Shell finished with 10 carries for 38 yards — his first three carries produced 20 yards — and two receptions for 19 yards. When he was effective early, he was able to run through tackles and move the pile of teammates and defenders. When he was used in the passing game, he was someone Alabama had to regard.
“That Shell, that guy is a good runner, and you’re going to know it before the end of this year is over,” Alabama coach Nick Saban said.
Shell believes it’ll come quickly now that he’s been through a game and has shown what he can do with the offense. At 5-foot-10 and 210 pounds, he’s a worthy complement to the 5-11, 200-pound Smallwood and can play with power behind his pads and then use his speed to be a factor elsewhere.
“Regardless if we’re one-back or two-back, those guys might be in protection, but they may be in route-running as well,” Holgorsen said. “That’s why Wendell’s role is so big. He can get involved in the passing game with whatever we want him to do. Rushel is not there yet, but that’s why he’s playing as much as he is, because he is able to run with authority, as we know he can, and he’s able to pass protect because he’s physical.”

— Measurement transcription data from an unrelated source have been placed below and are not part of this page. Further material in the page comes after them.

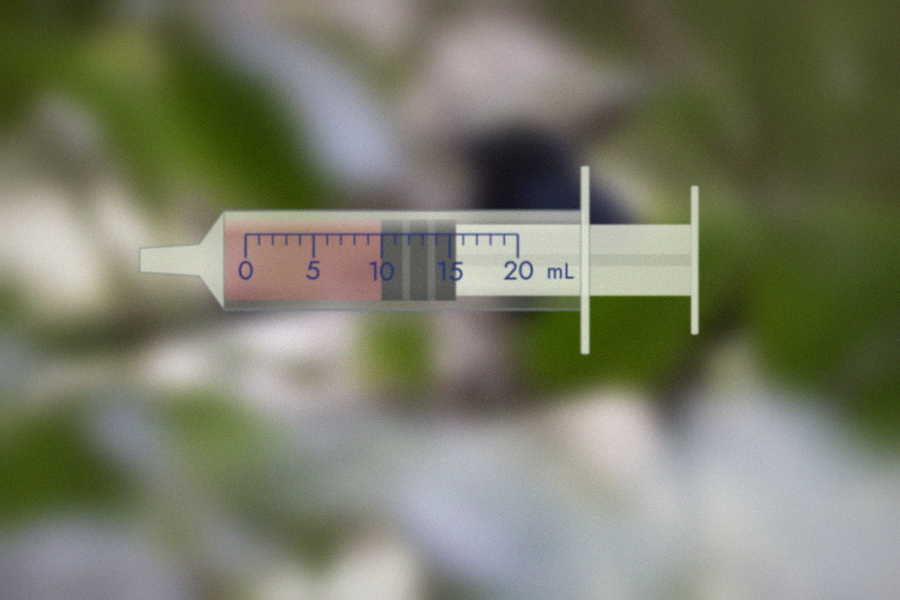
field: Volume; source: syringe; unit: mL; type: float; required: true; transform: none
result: 10 mL
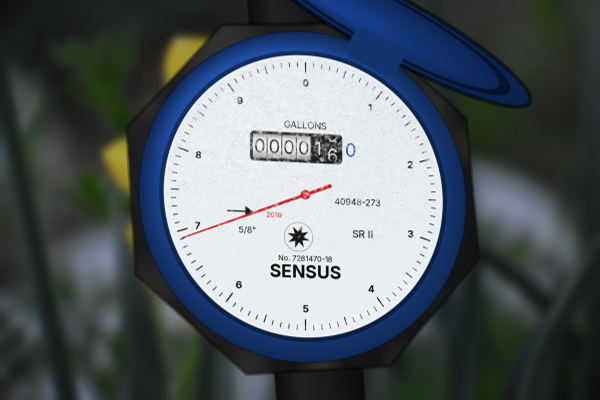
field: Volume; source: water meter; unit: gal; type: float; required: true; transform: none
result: 156.9 gal
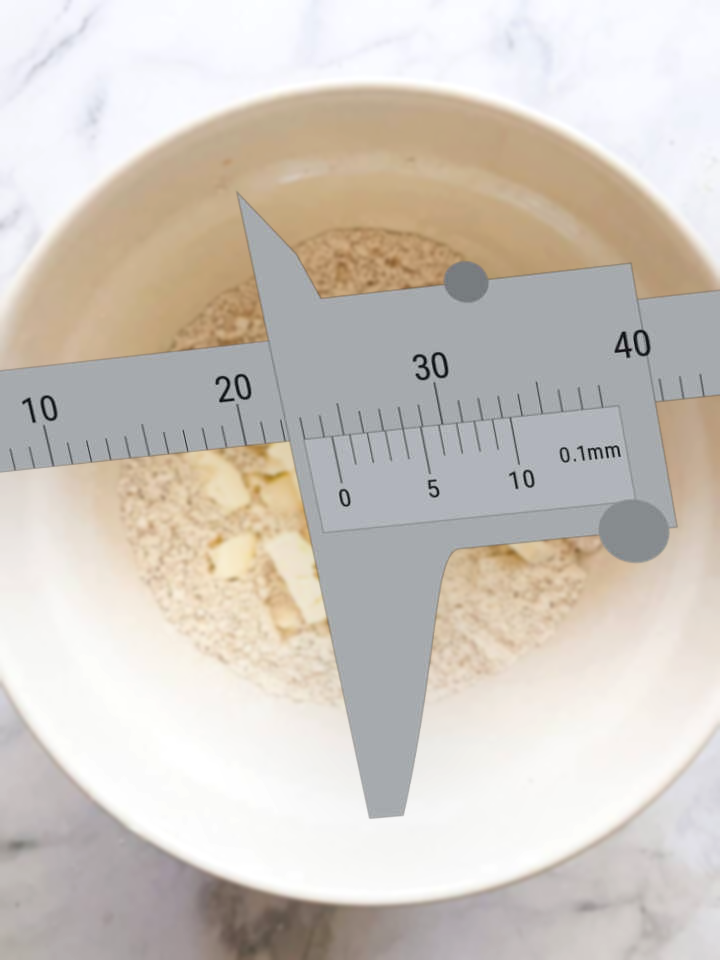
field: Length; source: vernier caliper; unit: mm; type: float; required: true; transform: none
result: 24.4 mm
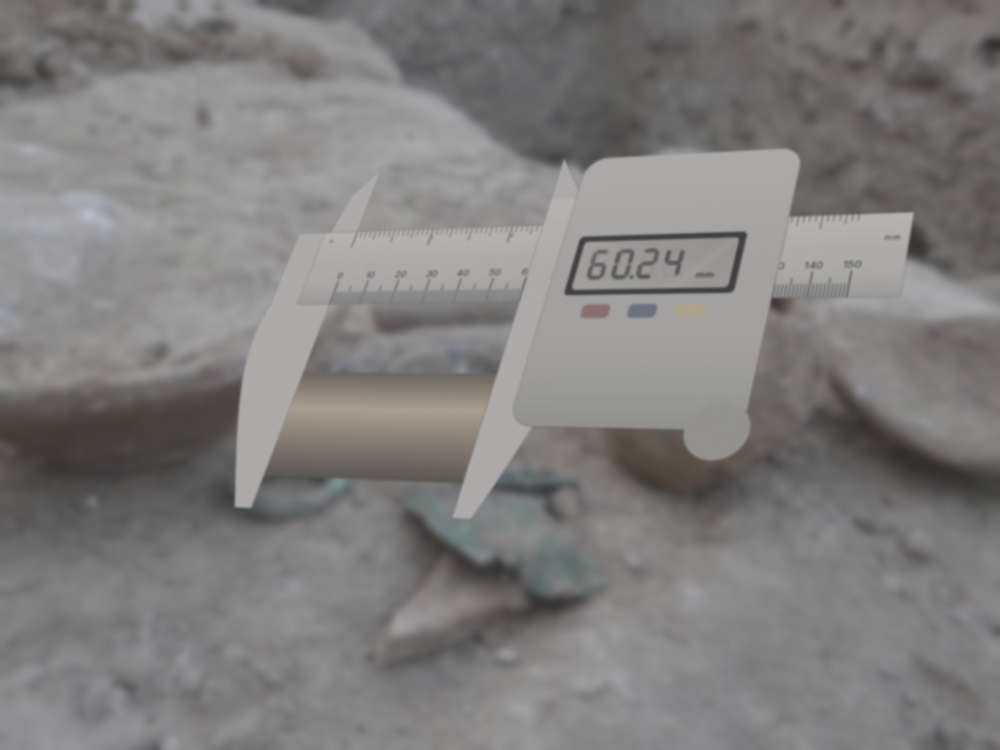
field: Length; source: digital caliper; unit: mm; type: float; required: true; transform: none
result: 60.24 mm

With Shell in the front, though, the running game sputtered and stalled against the Tide. Shell carried just four times for two yards after halftime, where the Mountaineers had minus-10 yards on 11 attempts — a bad snap and two sacks accounted for a loss of 29 yards. Eight carries by the running backs produced 39 yards and both numbers bothered WVU afterward.
“They’re just hard to run against,” Holgorsen said. “We had about 50 yards in the first half. We pulled it back and threw the screen passes, which technically is a run play. A couple of those plays down the field were run plays — we just pulled it and threw it down that way.
“It wasn’t a winning performance, but it’s hard to line up an average 5, 6 yards a play against those guys. They’re big. They’ve got great depth — they played 12 defensive linemen. They’ve got great depth, and they get off blocks. We could have probably called a few more run plays, but I was happy with what it was. It opened up some of the pass-game numbers.”